• _The task_
Write the data below out in full, exactly as it stands.

• _Material supplied_
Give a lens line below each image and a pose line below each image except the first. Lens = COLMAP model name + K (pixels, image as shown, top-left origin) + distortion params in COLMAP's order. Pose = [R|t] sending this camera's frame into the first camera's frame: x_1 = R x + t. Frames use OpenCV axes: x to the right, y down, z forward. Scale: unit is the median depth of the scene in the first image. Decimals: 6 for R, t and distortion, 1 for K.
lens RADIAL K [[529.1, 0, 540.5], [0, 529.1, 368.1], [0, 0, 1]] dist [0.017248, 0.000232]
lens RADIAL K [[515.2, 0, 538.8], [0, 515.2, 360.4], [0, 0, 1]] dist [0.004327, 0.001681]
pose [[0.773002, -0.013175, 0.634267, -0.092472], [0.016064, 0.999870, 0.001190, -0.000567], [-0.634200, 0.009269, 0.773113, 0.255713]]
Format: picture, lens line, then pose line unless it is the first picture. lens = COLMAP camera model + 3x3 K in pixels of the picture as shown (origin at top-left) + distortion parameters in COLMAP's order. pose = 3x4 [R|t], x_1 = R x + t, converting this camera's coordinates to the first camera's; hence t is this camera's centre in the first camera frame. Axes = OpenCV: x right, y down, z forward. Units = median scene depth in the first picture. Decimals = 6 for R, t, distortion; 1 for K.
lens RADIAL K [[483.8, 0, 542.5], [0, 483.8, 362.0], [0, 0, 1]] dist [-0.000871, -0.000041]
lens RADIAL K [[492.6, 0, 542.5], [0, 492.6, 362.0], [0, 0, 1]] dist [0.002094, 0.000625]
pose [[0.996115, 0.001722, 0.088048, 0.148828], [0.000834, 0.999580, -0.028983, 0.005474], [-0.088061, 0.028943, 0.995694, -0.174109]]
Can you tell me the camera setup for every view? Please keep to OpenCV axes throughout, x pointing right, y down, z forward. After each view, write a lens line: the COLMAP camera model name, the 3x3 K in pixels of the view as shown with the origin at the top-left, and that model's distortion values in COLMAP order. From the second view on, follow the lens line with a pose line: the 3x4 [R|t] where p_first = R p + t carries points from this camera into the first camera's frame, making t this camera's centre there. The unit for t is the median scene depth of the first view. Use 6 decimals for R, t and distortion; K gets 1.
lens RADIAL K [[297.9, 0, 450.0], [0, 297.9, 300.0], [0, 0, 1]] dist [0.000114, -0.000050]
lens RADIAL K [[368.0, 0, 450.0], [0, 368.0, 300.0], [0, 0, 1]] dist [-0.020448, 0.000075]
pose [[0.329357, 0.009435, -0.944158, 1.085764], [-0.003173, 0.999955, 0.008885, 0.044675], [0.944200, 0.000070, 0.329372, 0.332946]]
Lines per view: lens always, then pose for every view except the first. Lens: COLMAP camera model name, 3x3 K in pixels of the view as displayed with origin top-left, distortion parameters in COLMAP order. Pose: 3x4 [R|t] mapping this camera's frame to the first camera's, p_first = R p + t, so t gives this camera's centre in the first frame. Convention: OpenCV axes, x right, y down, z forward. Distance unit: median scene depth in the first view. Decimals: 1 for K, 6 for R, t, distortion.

• _Your solution_
Give a lens line below each image and a pose line below each image except the first. Lens = COLMAP model name + K (pixels, image as shown, top-left origin) + distortion params in COLMAP's order. Pose = [R|t] sending this camera's frame into the first camera's frame: x_1 = R x + t. Frames use OpenCV axes: x to the right, y down, z forward. Scale: unit is the median depth of the scene in the first image. Decimals: 6 for R, t and distortion, 1 for K.
lens RADIAL K [[529.1, 0, 540.5], [0, 529.1, 368.1], [0, 0, 1]] dist [0.017248, 0.000232]
lens RADIAL K [[515.2, 0, 538.8], [0, 515.2, 360.4], [0, 0, 1]] dist [0.004327, 0.001681]
pose [[0.773002, -0.013175, 0.634267, -0.092472], [0.016064, 0.999870, 0.001190, -0.000567], [-0.634200, 0.009269, 0.773113, 0.255713]]
Format: picture, lens line, then pose line unless it is the first picture. lens = COLMAP camera model + 3x3 K in pixels of the picture as shown (origin at top-left) + distortion parameters in COLMAP's order. pose = 3x4 [R|t], x_1 = R x + t, converting this camera's coordinates to the first camera's; hence t is this camera's centre in the first camera frame. Axes = OpenCV: x right, y down, z forward. Units = median scene depth in the first picture. Decimals = 6 for R, t, distortion; 1 for K.
lens RADIAL K [[483.8, 0, 542.5], [0, 483.8, 362.0], [0, 0, 1]] dist [-0.000871, -0.000041]
lens RADIAL K [[492.6, 0, 542.5], [0, 492.6, 362.0], [0, 0, 1]] dist [0.002094, 0.000625]
pose [[0.996115, 0.001722, 0.088048, 0.148828], [0.000834, 0.999580, -0.028983, 0.005474], [-0.088061, 0.028943, 0.995694, -0.174109]]
Can you tell me the camera setup for every view? Please keep to OpenCV axes throughout, x pointing right, y down, z forward. After each view, write a lens line: the COLMAP camera model name, the 3x3 K in pixels of the view as shown with the origin at the top-left, and that model's distortion values in COLMAP order. From the second view on, follow the lens line with a pose line: the 3x4 [R|t] where p_first = R p + t carries points from this camera into the first camera's frame, making t this camera's centre there. The unit for t is the median scene depth of the first view. Use 6 decimals for R, t and distortion; K gets 1.
lens RADIAL K [[297.9, 0, 450.0], [0, 297.9, 300.0], [0, 0, 1]] dist [0.000114, -0.000050]
lens RADIAL K [[368.0, 0, 450.0], [0, 368.0, 300.0], [0, 0, 1]] dist [-0.020448, 0.000075]
pose [[0.329357, 0.009435, -0.944158, 1.085764], [-0.003173, 0.999955, 0.008885, 0.044675], [0.944200, 0.000070, 0.329372, 0.332946]]
Lines per view: lens always, then pose for every view except the first. Lens: COLMAP camera model name, 3x3 K in pixels of the view as displayed with origin top-left, distortion parameters in COLMAP order. Pose: 3x4 [R|t] mapping this camera's frame to the first camera's, p_first = R p + t, so t gives this camera's centre in the first frame. Convention: OpenCV axes, x right, y down, z forward. Distance unit: median scene depth in the first view. Decimals: 1 for K, 6 for R, t, distortion.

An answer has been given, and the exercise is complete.